Pointers in compute kernel / design alternative. building a generic RK4 capability

OK, I know this does not work:

[codebox]struct deriv

{

float * x;

float * dx;

float dxi[4];

};

struct p

{

float rho, drho;

};

[/codebox]

I can’t make x, dx in deriv point to rho, drho in p and expect the pointers to work in a compute kernel.

This is the way I typically build a Runge-Kutta 4 integrator. I iterate over an array of deriv objects instead of writing a custom integrator for struct p, which may have any number of differential equations, and there may be different variants of “p” being integrated in parallel.

Can someone propose an alternative method to accomplish a generic RK4 code without having to hand-code the RK4 integration routine for each differential equation? Right now I am at a loss for a good, clean way to do this, and I’m sure someone here has gone through this before…

Thanks,

philski

If rho and drho are in global memory, then yes, you should be able to have pointers to them in your deriv structure.

Using pointers isn’t always the fastest way to do things on the GPU, however, and sometimes it is worth sacrificing some generality for performance.

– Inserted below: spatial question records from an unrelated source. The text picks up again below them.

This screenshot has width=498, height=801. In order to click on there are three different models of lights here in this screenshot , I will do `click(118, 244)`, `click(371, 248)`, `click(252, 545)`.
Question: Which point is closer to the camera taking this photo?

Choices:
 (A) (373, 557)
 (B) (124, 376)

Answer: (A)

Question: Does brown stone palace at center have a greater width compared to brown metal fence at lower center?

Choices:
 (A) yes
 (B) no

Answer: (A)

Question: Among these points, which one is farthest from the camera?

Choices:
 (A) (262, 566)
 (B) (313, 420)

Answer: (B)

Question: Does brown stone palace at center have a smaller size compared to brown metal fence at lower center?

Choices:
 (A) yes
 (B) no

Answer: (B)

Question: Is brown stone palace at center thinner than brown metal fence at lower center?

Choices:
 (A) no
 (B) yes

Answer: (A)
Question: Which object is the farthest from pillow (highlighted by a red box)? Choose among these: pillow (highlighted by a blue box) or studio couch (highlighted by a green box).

Why not? I use linked data structures in several scenarios. You need to make sure the actual memory (i.e. ptr value) was returned by a CUDA malloc call. Try passing a (long *debug) to your kernel and set (debug = (long)ptr) to make sure you’re setting the pointers correctly.

If there’s any locality though, consider copying an array of (rho, drho) to shared mem and instead using a relative offset instead of a pointer.